L’aménagement et l’animation d’un showroom se révèlent très coûteux pour un piscinier, notamment à cause des budgets de communication engagés. Mais la renommée que génèrent des réalisations qualitatives ne coûte rien. Malgré l’absence de dépenses, le drainage de chalandise se révèle pourtant conséquent, nombre de pisciniers se déclarant contactés uniquement par du bouche-à-oreille et des recommandations. Dans ce cas, le professionnel se doit d’apporter à chaque fois une réelle plus-value aux clients pour justifier sa réputation. « Nous devons nous démarquer pour nous différencier de la concurrence, avance Pierre Giguet. Automatiquement, nous proposons une intégration de la piscine. » La compétence du professionnel se concrétise par une réflexion sur l’implantation et la typologie du bassin pour répondre aux spécificités du terrain, aux attentes du client et aux différentes caractéristiques du projet. Cette vision est partagée par Philippe Guillot : « Nous avons pour habitude de nous positionner systématiquement au-dessus des autres acteurs dans le cadre d’une mise en concurrence. Nous proposons toujours une prestation supplémentaire afin de montrer au prospect que le coût global de notre devis est justifié. Notre valeur ajoutée, à savoir ces compétences que les concurrents n’ont pas forcément, constitue un réel élément de différenciation. »

Comment s’organiser ?

Ne pas perdre de temps ni d’argent

Parce qu’elle implique une longue phase d’écoute et de création, l’étude préparatoire d’un projet global soulève la question du risque qu’encourt le piscinier à travailler sans avoir de garanties concrètes quant aux retombées financières de cette implication. Cela prend du temps de réaliser une étude globale car l’offre étant complète, il y a énormément de paramètres à prendre en compte et à appréhender. « Plus la phase préparatoire est longue, plus il est difficile de retenir son prospect, regrette Philippe Guillot. Il existe un risque réel : le client peut parfois décider d’abandonner son projet ou le confier à un concurrent. » Dans les faits, le consommateur est facilement enclin à cannibaliser les idées des différents professionnels qu’il sollicite pour confier leur réalisation au prestataire le moins cher.

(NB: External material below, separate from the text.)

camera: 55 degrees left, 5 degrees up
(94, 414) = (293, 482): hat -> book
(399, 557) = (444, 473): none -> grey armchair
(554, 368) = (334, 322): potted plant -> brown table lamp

« Dans l’absolu, il faudrait être capable de fournir un devis sous 48 heures, avec des plans et un chiffrage précis », suggère Serge Renard. Mais c’est extrêmement difficile, pour ne pas dire impossible, pour la grande majorité des structures ne serait-ce que parce que dans le cadre d’une prestation globale, une multitude de fournisseurs seront sollicités.

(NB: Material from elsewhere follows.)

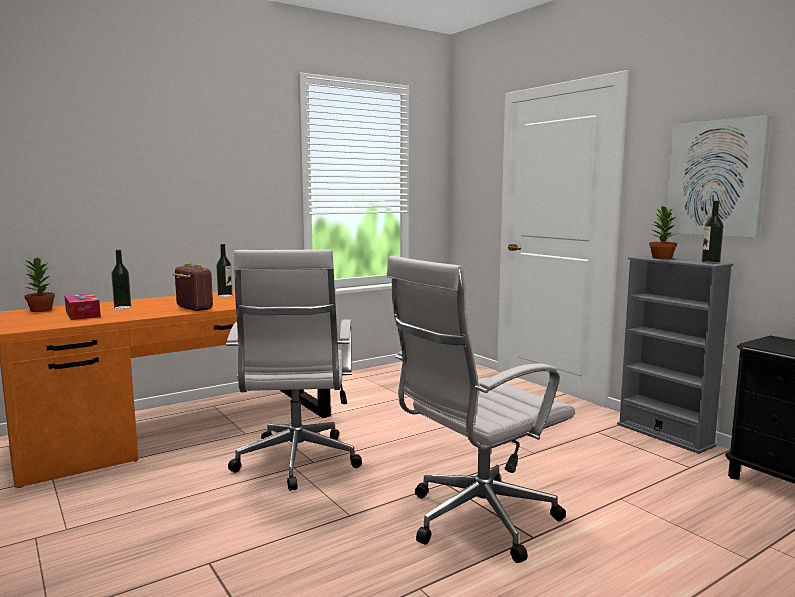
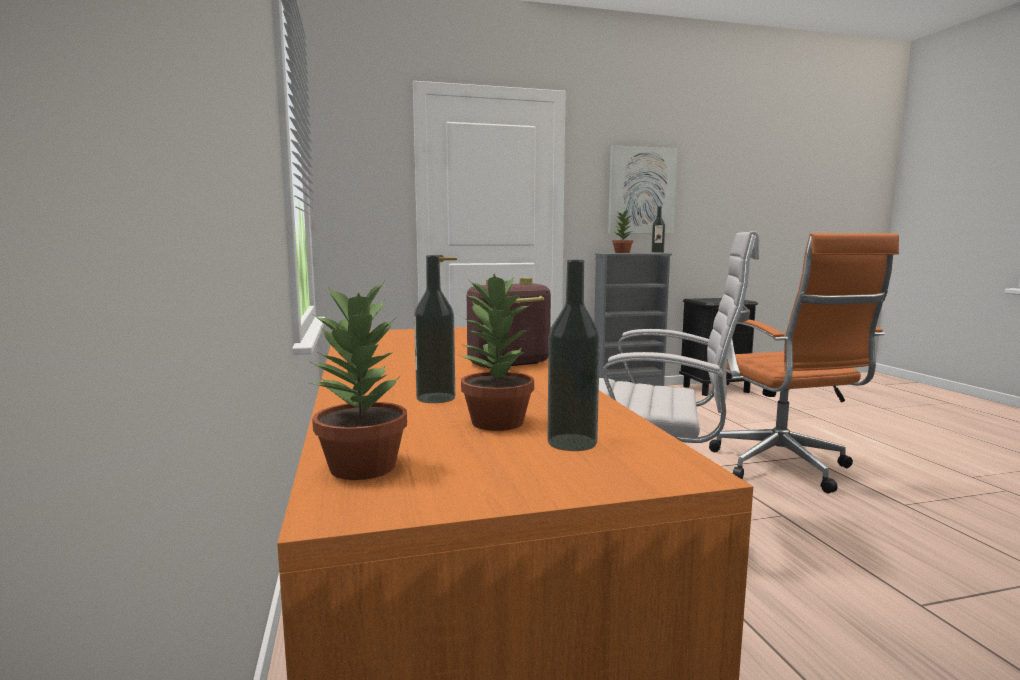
camera: 70 degrees left, 0 degrees up
(82, 314) = (496, 422): tissue box -> potted plant
(225, 295) = (391, 351): bottle -> bottle (572, 442)
(475, 521) = (783, 468): white office chair -> orange office chair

L’idée d’un verrouillage progressif de l’étude, via l’approbation du devis par le client, fait consensus chez les pisciniers présents. « Il faut toujours dissocier la piscine et ses abords. Cela permet de réaliser une offre à tiroirs, avec différentes étapes qui à chaque fois viennent consolider la relation avec le client » note Stéphane Goulet. « Concrètement, nous réalisons dans un premier temps le chiffrage du bassin, expose Serge Renard. Puis nous faisons évoluer le prospect dans notre showroom. Il se rend alors compte que nous pouvons intégrer une prestation dite paysagère. S’il est intéressé, nous fixons un rendez-vous pour l’agencement de son terrain. Mais cette nouvelle étape n’intervient qu’après que le bassin a été signé. » Ce procédé permet de consolider l’avancement de l’étude mais également de gagner du temps : le chiffrage de l’aménagement du terrain se révèle beaucoup plus long que celui du bassin stricto sensu. En échelonnant les étapes dans le devis, le piscinier s’octroie une plus grande patience de son prospect.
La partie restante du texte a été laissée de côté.